From the drawer, he produced a sealed scroll. "It's all written here. Straight from the underground threads. I bought the intel last night—barely beat out a noble's hound for it."

Martin took the scroll, tore the wax seal without ceremony, and unrolled it. His eyes scanned quickly, pupils darting over glyph-coded shorthand and translated whispers from informants.

After a moment, he nodded. "Deal."

They each extended a hand. Not for a handshake—this wasn't trust. This was commerce. Their palms shimmered as they brought their Runic Imprints forward, thin rings of blue light appearing under the skin like a branded oath. Magic hummed as the transaction processed. Ruincoins shifted from one ledger to another, encrypted through the leyline network, intangible but undeniably real.

"Happy hunting," the dealer offered.

Martin nodded as he turned to leave. "Thanks."

Later, he was perched once again on a rooftop. Only this time, the feast was smaller.
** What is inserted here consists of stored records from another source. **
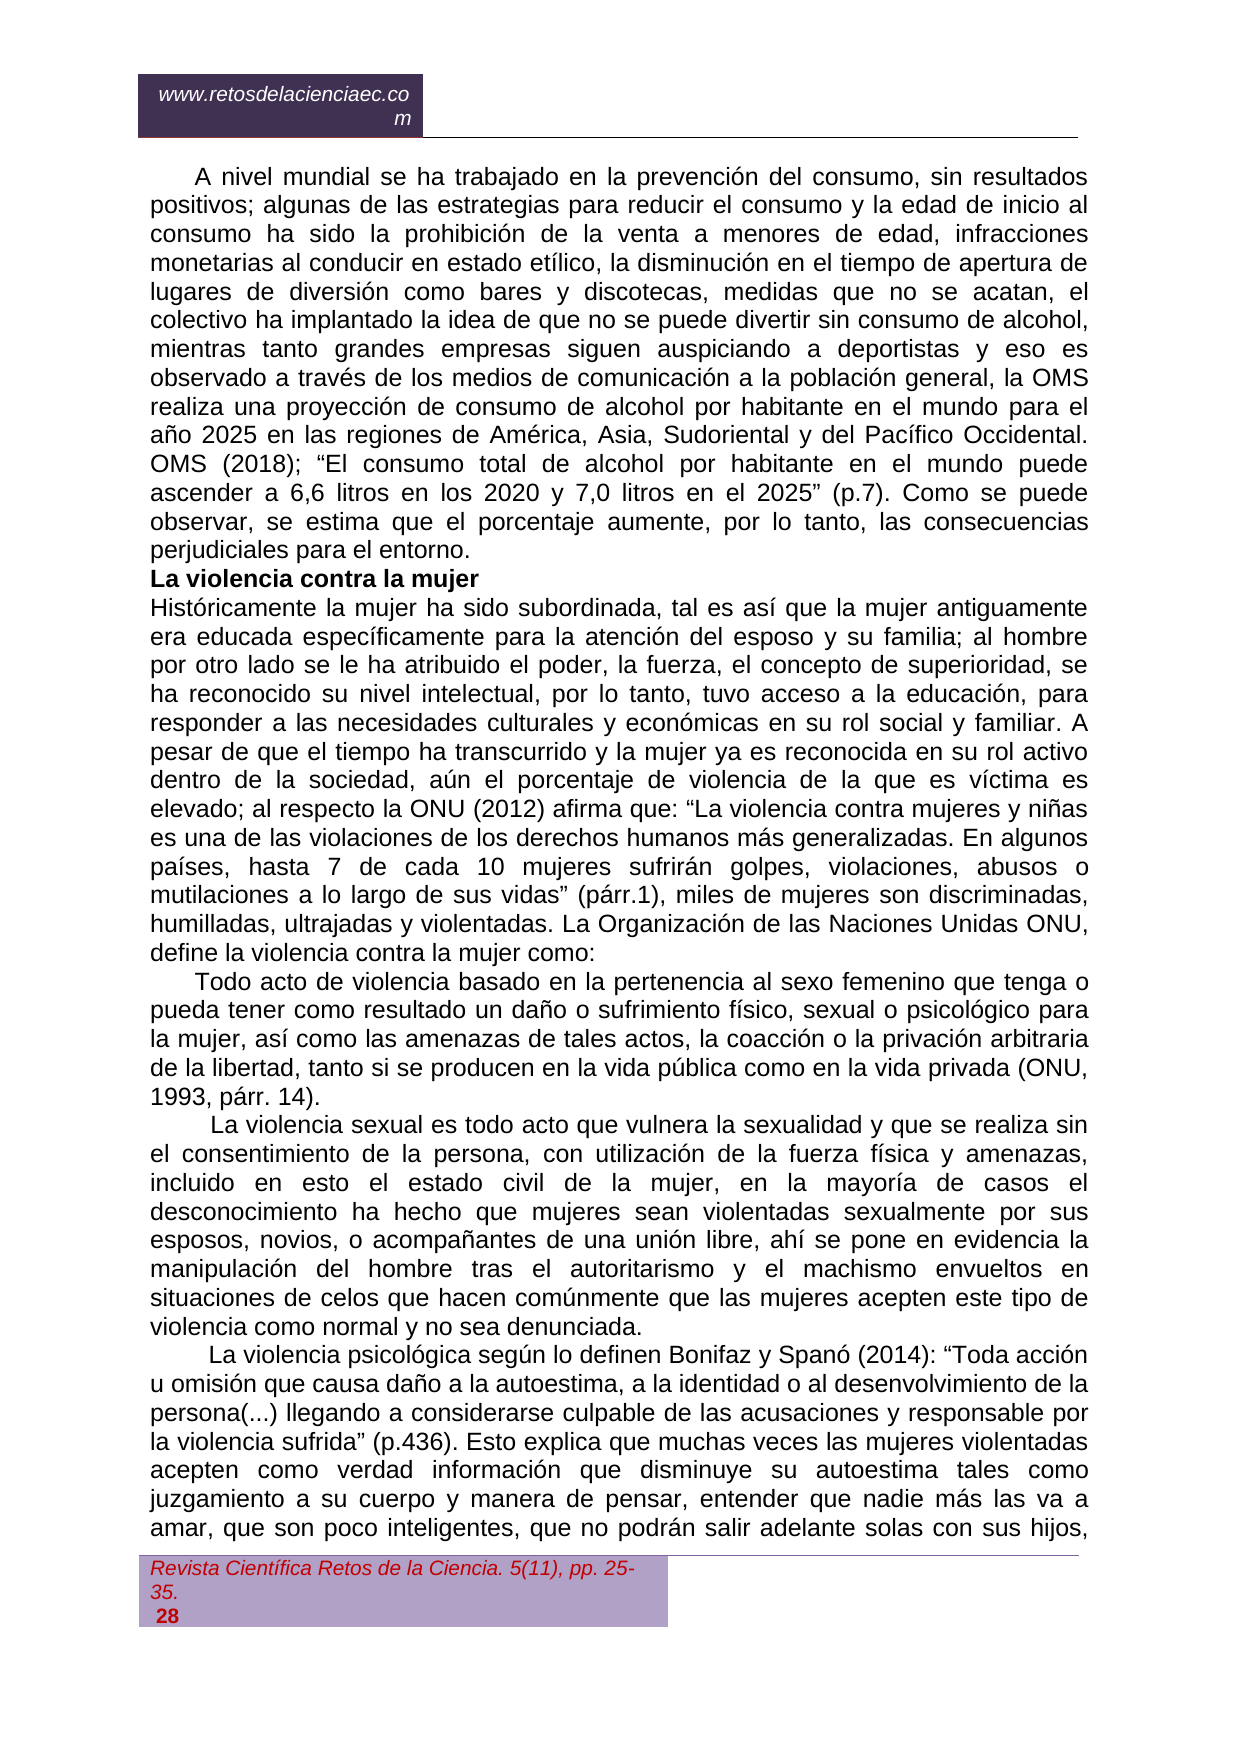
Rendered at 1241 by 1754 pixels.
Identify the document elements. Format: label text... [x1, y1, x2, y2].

text A nivel mundial se ha trabajado en la prevención del consumo, sin resultados positivos; algunas de las estrategias para reducir el consumo y la edad de inicio al consumo ha sido la prohibición de la venta a menores de edad, infracciones monetarias al conducir en estado etílico, la disminución en el tiempo de apertura de lugares de diversión como bares y discotecas, medidas que no se acatan, el colectivo ha implantado la idea de que no se puede divertir sin consumo de alcohol, mientras tanto grandes empresas siguen auspiciando a deportistas y eso es observado a través de los medios de comunicación a la población general, la OMS realiza una proyección de consumo de alcohol por habitante en el mundo para el año 2025 en las regiones de América, Asia, Sudoriental y del Pacífico Occidental. OMS (2018); “El consumo total de alcohol por habitante en el mundo puede ascender a 6,6 litros en los 2020 y 7,0 litros en el 2025” (p.7). Como se puede observar, se estima que el porcentaje aumente, por lo tanto, las consecuencias perjudiciales para el entorno. [150, 161, 1090, 564]
text Todo acto de violencia basado en la pertenencia al sexo femenino que tenga o pueda tener como resultado un daño o sufrimiento físico, sexual o psicológico para la mujer, así como las amenazas de tales actos, la coacción o la privación arbitraria de la libertad, tanto si se producen en la vida pública como en la vida privada (ONU, 1993, párr. 14). [150, 966, 1090, 1110]
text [150, 1340, 1090, 1541]
text Históricamente la mujer ha sido subordinada, tal es así que la mujer antiguamente era educada específicamente para la atención del esposo y su familia; al hombre por otro lado se le ha atribuido el poder, la fuerza, el concepto de superioridad, se ha reconocido su nivel intelectual, por lo tanto, tuvo acceso a la educación, para responder a las necesidades culturales y económicas en su rol social y familiar. A pesar de que el tiempo ha transcurrido y la mujer ya es reconocida en su rol activo dentro de la sociedad, aún el porcentaje de violencia de la que es víctima es elevado; al respecto la ONU (2012) afirma que: “La violencia contra mujeres y niñas es una de las violaciones de los derechos humanos más generalizadas. En algunos países, hasta 7 de cada 10 mujeres sufrirán golpes, violaciones, abusos o mutilaciones a lo largo de sus vidas” (párr.1), miles de mujeres son discriminadas, humilladas, ultrajadas y violentadas. La Organización de las Naciones Unidas ONU, define la violencia contra la mujer como: [150, 593, 1090, 966]
text La violencia sexual es todo acto que vulnera la sexualidad y que se realiza sin el consentimiento de la persona, con utilización de la fuerza física y amenazas, incluido en esto el estado civil de la mujer, en la mayoría de casos el desconocimiento ha hecho que mujeres sean violentadas sexualmente por sus esposos, novios, o acompañantes de una unión libre, ahí se pone en evidencia la manipulación del hombre tras el autoritarismo y el machismo envueltos en situaciones de celos que hacen comúnmente que las mujeres acepten este tipo de violencia como normal y no sea denunciada. [150, 1110, 1090, 1340]
text La violencia contra la mujer [150, 564, 1090, 593]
A bowl of salad, barely touched, sat beside a pair of goggles and a half-dismantled compass-etched relic he'd snatched from the Cathedral altar.

The scroll lay open across his lap, weighted by a small summoning stone.

He chewed slowly, eyes narrowed as he reread the details.

"Storm's Creed"—a low-profile cult operating out of the Solholme region. Nothing major. At least not until now.

They'd somehow stolen an artifact from Varncrest Institute itself. A relic designed for divine acceleration, a tool meant to shepherd a spirit through maturation into godhood. Dangerous. Forbidden. Experimental.

And they were trying to use it immediately, bypassing the traditional growth cycle of a divine spirit—intent, prayer, mythos, manifestation—by jamming it into power with raw worship and stolen magic.

"Idiots," Martin muttered, spearing a piece of wilted lettuce. "It's like trying to microwave a volcano."

He leaned back, looking up at the night sky, barely visible behind the clouds.

Solholme was noble territory. That alone made the situation worse. House Solholme wouldn't tolerate a rogue spirit ascending within their domain, not unless they were involved.

And if they were involved...

"An artifact belonging to Varncrest," Martin repeated, almost reverently. "On top of that, one that can speedrun the development of a god…"

He whistled softly.

"This'll be very valuable for my studies."

He stood, brushing salad off his lap and crumpling the container. Without looking, he tossed it behind him—it hit the side of a chimney with a hollow clunk and tumbled into the alley below.

Martin adjusted his suit jacket, then tightened his tie with slow precision. He flexed his fingers, and faint sparks of magecraft danced between his knuckles.

"A cult trying to ascend a god," he said, pacing along the roof's edge. "A noble house with too much pride to look away. Varncrest about to throw a tantrum over stolen toys…"

His grin widened.

"Let's make this a four-way war."

He leapt from the rooftop, coat flaring behind him. His boots hit a nearby balcony with a metallic clang, and without breaking stride, he vaulted down into the next alley. Shadows folded around him, his figure vanishing between pools of flickering streetlamp light.

The hunt had begun.

And Martin Kaiser had just decided that someone else's apocalypse would make the perfect testbed for his next research project.